The jurors said the final payouts should deduct the $55 to $100 already paid to many residents by the government, which state attorneys said would leave only about $4.4 million or roughly $34 a tree. Gilbert said the full $11.5 million would equal about $86 a tree, but even that figure is misleading because it doesn’t count seven years of interest.

The residents were seeking as much as $400 per tree, or up to $50 million, because some of the trees were 25 feet tall or higher. They wanted a specific amount for trees based on height, health and other individual factors.

Agriculture Department officials had announced previously they would appeal the decisions by Rothschild and a Palm Beach County judge finding the agency liable for damages because the tree destruction constituted a government “taking” of private property that required compensation.

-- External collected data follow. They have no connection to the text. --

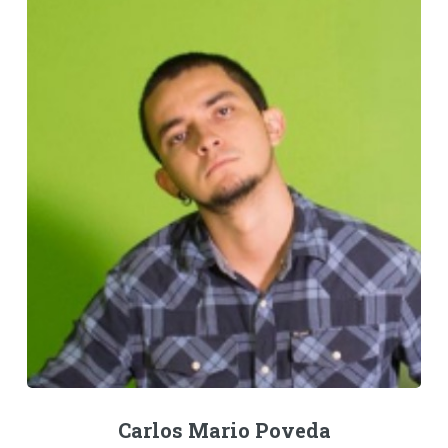
Carlos Mario Poveda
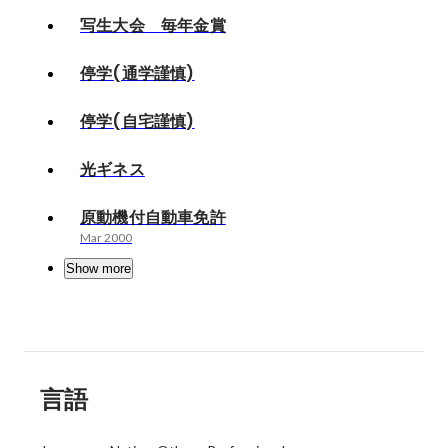
写生大会 毎年金賞
停学(通学謹慎)
停学(自宅謹慎)
光ギネス
原動機付自動車免許
Mar 2000
Show more
言語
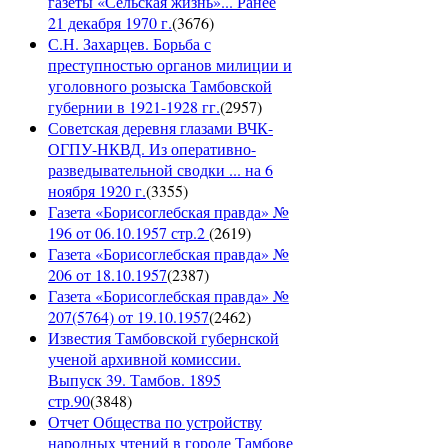
газеты «Сельская жизнь»... Ранее
21 декабря 1970 г.
(
3676
)
С.Н. Захарцев. Борьба с
преступностью органов милиции и
уголовного розыска Тамбовской
губернии в 1921-1928 гг.
(
2957
)
Советская деревня глазами ВЧК-
ОГПУ-НКВД. Из оперативно-
разведывательной сводки ... на 6
ноября 1920 г.
(
3355
)
Газета «Борисоглебская правда» №
196 от 06.10.1957 стр.2
(
2619
)
Газета «Борисоглебская правда» №
206 от 18.10.1957
(
2387
)
Газета «Борисоглебская правда» №
207(5764) от 19.10.1957
(
2462
)
Известия Тамбовской губернской
ученой архивной комиссии.
Выпуск 39. Тамбов. 1895
стр.90
(
3848
)
Отчет Общества по устройству
народных чтений в городе Тамбове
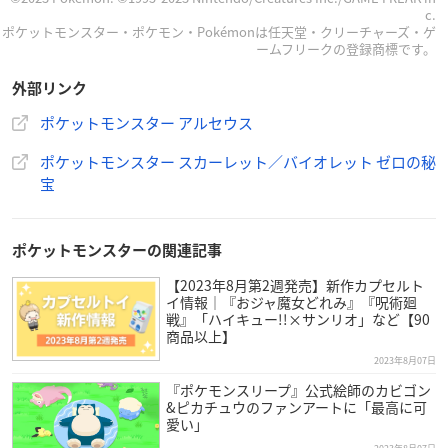
c.
ポケットモンスター・ポケモン・Pokémonは任天堂・クリーチャーズ・ゲ
ームフリークの登録商標です。
外部リンク
ポケットモンスター アルセウス
ポケットモンスター スカーレット／バイオレット ゼロの秘
宝
ポケットモンスターの関連記事
【2023年8月第2週発売】新作カプセルト
イ情報｜『おジャ魔女どれみ』『呪術廻
戦』「ハイキュー!!×サンリオ」など【90
商品以上】
2023年8月07日
『ポケモンスリープ』公式絵師のカビゴン
&ピカチュウのファンアートに「最高に可
愛い」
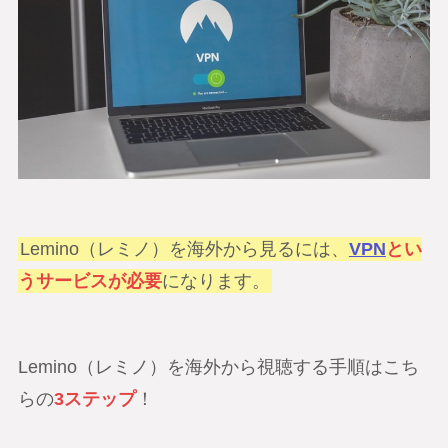
Lemino（レミノ）を海外から見るには、
VPN
とい
うサービスが必要
になります。
Lemino（レミノ）を海外から視聴する手順はこち
らの
3ステップ
！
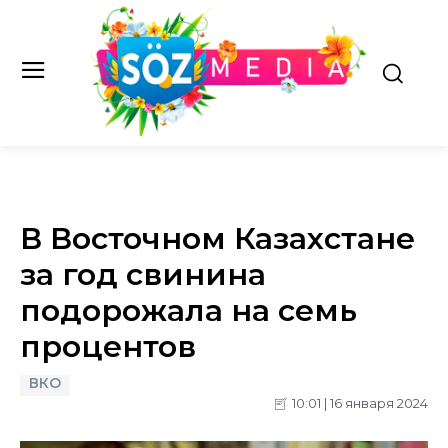
В Восточном Казахстане
за год свинина
подорожала на семь
процентов
ВКО
10:01 | 16 января 2024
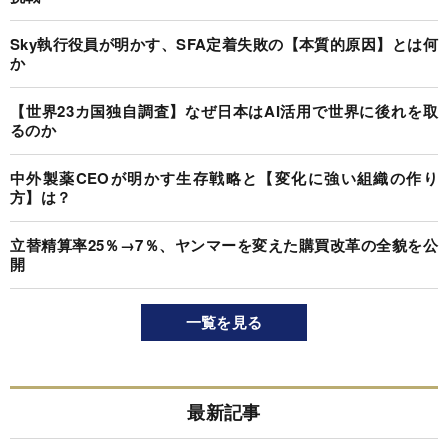
Sky執行役員が明かす、SFA定着失敗の【本質的原因】とは何
か
【世界23カ国独自調査】なぜ日本はAI活用で世界に後れを取
るのか
中外製薬CEOが明かす生存戦略と【変化に強い組織の作り
方】は？
立替精算率25％→7％、ヤンマーを変えた購買改革の全貌を公
開
一覧を見る
最新記事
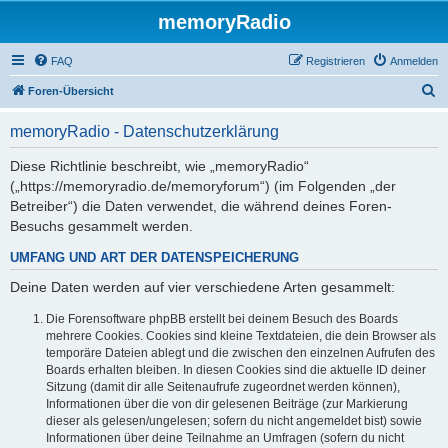
memoryRadio
FAQ
Registrieren
Anmelden
S
Foren-Übersicht
u
memoryRadio - Datenschutzerklärung
c
h
Diese Richtlinie beschreibt, wie „memoryRadio“
(„https://memoryradio.de/memoryforum“) (im Folgenden „der
e
Betreiber“) die Daten verwendet, die während deines Foren-
Besuchs gesammelt werden.
UMFANG UND ART DER DATENSPEICHERUNG
Deine Daten werden auf vier verschiedene Arten gesammelt:
Die Forensoftware phpBB erstellt bei deinem Besuch des Boards
mehrere Cookies. Cookies sind kleine Textdateien, die dein Browser als
temporäre Dateien ablegt und die zwischen den einzelnen Aufrufen des
Boards erhalten bleiben. In diesen Cookies sind die aktuelle ID deiner
Sitzung (damit dir alle Seitenaufrufe zugeordnet werden können),
Informationen über die von dir gelesenen Beiträge (zur Markierung
dieser als gelesen/ungelesen; sofern du nicht angemeldet bist) sowie
Informationen über deine Teilnahme an Umfragen (sofern du nicht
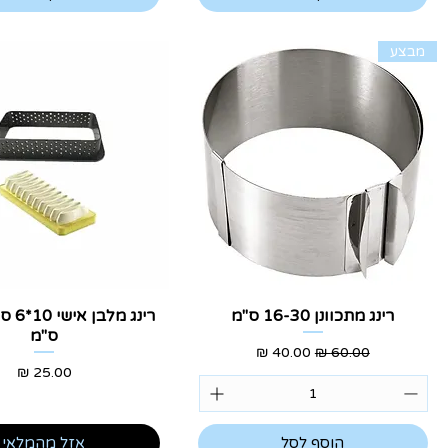
מבצע
תצוגה מהירה
תצוגה מהירה
רינג מתכוונן 16-30 ס"מ
ס"מ
מחיר רגיל
מחיר מבצע
מחיר
הוסף לסל
אזל מהמלאי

Agency spokesman Mark Fagan said Wednesday that no final decisions on appeals have been made, but the department stands by its contention that the destroyed trees had little or no value because they were exposed to canker.

Nancy La Vista, attorney for about 41,000 residents who lost trees on Palm Beach County, said jury selection begins there Sept. 15 for the compensation phase of that class-action case. La Vista, who was in the courtroom Tuesday when the Broward jurors reached their verdict, said she didn’t think that case would affect hers.

“Any trial lawyer will tell you, you can try a case 10 times and get a different result. The juries are different and the judges are different,” she said. “We’re ready to go.”

Similar lawsuits in Miami-Dade and Orange counties have not yet been certified as class actions. Still another case in Lee County is also pending.